== What is required ==
The lines from the start of the records below through the line containing "2. **QUICK_TEST_CHECKLIST.md** - For" are to be copied exactly, both ends included, with nothing added.
-- Task input follows --
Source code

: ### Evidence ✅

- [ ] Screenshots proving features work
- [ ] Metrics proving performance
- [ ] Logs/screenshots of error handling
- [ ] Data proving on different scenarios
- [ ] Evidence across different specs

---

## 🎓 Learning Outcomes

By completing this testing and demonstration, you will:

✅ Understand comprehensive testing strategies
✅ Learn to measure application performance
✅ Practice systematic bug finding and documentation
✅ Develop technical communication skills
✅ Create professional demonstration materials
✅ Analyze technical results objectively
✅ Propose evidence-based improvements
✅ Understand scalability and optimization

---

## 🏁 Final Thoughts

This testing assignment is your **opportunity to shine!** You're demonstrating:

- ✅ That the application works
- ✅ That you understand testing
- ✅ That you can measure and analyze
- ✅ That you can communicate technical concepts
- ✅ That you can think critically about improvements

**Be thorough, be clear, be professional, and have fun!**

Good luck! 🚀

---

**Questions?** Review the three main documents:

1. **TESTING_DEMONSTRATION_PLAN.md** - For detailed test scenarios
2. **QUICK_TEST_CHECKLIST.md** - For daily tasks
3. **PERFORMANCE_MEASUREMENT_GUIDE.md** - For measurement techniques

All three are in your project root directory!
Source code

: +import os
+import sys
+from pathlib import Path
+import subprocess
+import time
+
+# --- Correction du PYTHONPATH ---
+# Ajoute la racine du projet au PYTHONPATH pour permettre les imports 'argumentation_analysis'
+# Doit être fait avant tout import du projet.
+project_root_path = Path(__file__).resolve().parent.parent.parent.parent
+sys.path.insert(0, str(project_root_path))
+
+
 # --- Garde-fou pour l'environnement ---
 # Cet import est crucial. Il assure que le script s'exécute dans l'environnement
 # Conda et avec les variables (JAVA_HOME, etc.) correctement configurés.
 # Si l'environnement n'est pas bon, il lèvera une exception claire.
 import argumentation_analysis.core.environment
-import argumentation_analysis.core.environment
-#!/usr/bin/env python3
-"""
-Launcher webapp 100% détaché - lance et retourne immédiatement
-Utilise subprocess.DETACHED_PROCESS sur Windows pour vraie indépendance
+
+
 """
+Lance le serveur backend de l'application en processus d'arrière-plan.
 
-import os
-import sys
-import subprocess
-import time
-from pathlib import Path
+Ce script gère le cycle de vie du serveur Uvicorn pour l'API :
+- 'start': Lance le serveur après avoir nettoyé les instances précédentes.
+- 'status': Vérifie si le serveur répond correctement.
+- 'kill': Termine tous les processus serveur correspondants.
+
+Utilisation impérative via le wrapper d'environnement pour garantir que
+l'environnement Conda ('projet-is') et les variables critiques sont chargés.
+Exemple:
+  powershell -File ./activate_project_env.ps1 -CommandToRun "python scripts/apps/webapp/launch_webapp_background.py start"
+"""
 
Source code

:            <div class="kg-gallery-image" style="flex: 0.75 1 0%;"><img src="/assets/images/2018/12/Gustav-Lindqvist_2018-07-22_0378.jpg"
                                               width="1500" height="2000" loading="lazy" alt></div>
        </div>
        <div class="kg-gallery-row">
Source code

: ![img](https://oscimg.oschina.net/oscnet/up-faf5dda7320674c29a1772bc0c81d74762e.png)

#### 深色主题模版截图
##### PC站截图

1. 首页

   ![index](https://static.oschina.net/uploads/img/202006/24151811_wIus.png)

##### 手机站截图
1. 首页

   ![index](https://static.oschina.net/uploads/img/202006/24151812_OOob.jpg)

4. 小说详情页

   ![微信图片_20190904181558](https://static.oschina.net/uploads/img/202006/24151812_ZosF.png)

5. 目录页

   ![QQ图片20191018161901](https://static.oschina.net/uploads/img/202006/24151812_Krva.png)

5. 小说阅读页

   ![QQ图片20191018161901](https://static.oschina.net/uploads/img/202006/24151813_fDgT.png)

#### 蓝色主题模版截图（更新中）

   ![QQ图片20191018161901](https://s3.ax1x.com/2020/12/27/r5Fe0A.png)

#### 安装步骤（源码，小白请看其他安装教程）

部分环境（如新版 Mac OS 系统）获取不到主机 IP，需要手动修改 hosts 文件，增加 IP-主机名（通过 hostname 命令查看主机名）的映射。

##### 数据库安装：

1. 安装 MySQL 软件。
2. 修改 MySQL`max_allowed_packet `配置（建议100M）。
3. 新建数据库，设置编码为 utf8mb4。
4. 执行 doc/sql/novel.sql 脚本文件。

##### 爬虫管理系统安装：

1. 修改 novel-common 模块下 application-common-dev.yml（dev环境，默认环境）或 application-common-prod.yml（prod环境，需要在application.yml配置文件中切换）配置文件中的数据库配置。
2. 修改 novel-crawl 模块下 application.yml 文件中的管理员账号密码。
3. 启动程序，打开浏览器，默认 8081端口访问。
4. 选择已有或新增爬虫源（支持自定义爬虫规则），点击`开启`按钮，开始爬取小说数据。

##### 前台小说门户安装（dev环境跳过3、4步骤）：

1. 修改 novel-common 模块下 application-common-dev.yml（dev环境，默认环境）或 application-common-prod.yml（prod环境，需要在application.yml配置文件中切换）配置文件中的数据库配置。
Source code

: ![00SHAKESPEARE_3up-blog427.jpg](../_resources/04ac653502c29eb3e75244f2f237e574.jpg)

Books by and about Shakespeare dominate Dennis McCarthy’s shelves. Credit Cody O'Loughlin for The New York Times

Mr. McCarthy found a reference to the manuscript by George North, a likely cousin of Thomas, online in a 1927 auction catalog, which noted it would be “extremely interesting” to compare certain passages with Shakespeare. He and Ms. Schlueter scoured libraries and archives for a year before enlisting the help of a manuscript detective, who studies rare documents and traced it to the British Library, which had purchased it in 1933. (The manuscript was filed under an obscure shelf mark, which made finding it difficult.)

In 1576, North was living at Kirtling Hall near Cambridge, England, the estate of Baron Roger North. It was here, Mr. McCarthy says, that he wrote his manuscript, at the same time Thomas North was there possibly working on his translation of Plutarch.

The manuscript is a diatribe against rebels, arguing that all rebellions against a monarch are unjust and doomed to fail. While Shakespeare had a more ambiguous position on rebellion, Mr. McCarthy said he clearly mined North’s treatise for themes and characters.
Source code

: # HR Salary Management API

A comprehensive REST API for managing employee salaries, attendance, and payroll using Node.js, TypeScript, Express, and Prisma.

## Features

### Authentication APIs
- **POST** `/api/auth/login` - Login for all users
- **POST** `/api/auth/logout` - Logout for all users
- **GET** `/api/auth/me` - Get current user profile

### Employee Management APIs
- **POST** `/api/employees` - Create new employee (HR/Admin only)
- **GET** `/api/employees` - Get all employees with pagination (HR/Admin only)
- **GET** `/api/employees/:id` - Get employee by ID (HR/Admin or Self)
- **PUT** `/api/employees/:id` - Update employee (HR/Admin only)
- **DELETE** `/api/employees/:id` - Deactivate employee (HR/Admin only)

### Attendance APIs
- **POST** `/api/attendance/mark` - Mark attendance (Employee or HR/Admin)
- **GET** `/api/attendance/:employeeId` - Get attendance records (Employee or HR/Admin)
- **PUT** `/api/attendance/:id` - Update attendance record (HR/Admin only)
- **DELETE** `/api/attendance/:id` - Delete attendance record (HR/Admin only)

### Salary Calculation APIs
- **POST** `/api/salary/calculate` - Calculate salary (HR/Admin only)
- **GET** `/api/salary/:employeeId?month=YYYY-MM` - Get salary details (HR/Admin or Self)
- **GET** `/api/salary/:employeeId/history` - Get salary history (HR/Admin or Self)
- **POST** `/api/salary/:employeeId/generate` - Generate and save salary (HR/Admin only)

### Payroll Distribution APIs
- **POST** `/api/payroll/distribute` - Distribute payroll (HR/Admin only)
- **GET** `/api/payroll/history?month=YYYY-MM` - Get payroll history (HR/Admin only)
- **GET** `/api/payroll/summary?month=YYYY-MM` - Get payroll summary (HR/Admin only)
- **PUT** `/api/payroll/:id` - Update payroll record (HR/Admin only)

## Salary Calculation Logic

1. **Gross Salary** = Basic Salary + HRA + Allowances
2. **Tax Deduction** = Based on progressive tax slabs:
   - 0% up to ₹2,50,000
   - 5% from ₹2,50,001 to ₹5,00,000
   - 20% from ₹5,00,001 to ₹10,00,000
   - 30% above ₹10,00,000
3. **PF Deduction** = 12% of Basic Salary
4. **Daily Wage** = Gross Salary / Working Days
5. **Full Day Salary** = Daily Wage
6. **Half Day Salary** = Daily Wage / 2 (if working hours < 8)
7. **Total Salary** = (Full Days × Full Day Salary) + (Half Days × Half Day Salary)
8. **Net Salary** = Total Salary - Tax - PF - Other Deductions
-- Task input concluded --
== Answer to this task ==
Source code

: ### Evidence ✅

- [ ] Screenshots proving features work
- [ ] Metrics proving performance
- [ ] Logs/screenshots of error handling
- [ ] Data proving on different scenarios
- [ ] Evidence across different specs

---

## 🎓 Learning Outcomes

By completing this testing and demonstration, you will:

✅ Understand comprehensive testing strategies
✅ Learn to measure application performance
✅ Practice systematic bug finding and documentation
✅ Develop technical communication skills
✅ Create professional demonstration materials
✅ Analyze technical results objectively
✅ Propose evidence-based improvements
✅ Understand scalability and optimization

---

## 🏁 Final Thoughts

This testing assignment is your **opportunity to shine!** You're demonstrating:

- ✅ That the application works
- ✅ That you understand testing
- ✅ That you can measure and analyze
- ✅ That you can communicate technical concepts
- ✅ That you can think critically about improvements

**Be thorough, be clear, be professional, and have fun!**

Good luck! 🚀

---

**Questions?** Review the three main documents:

1. **TESTING_DEMONSTRATION_PLAN.md** - For detailed test scenarios
2. **QUICK_TEST_CHECKLIST.md** - For daily tasks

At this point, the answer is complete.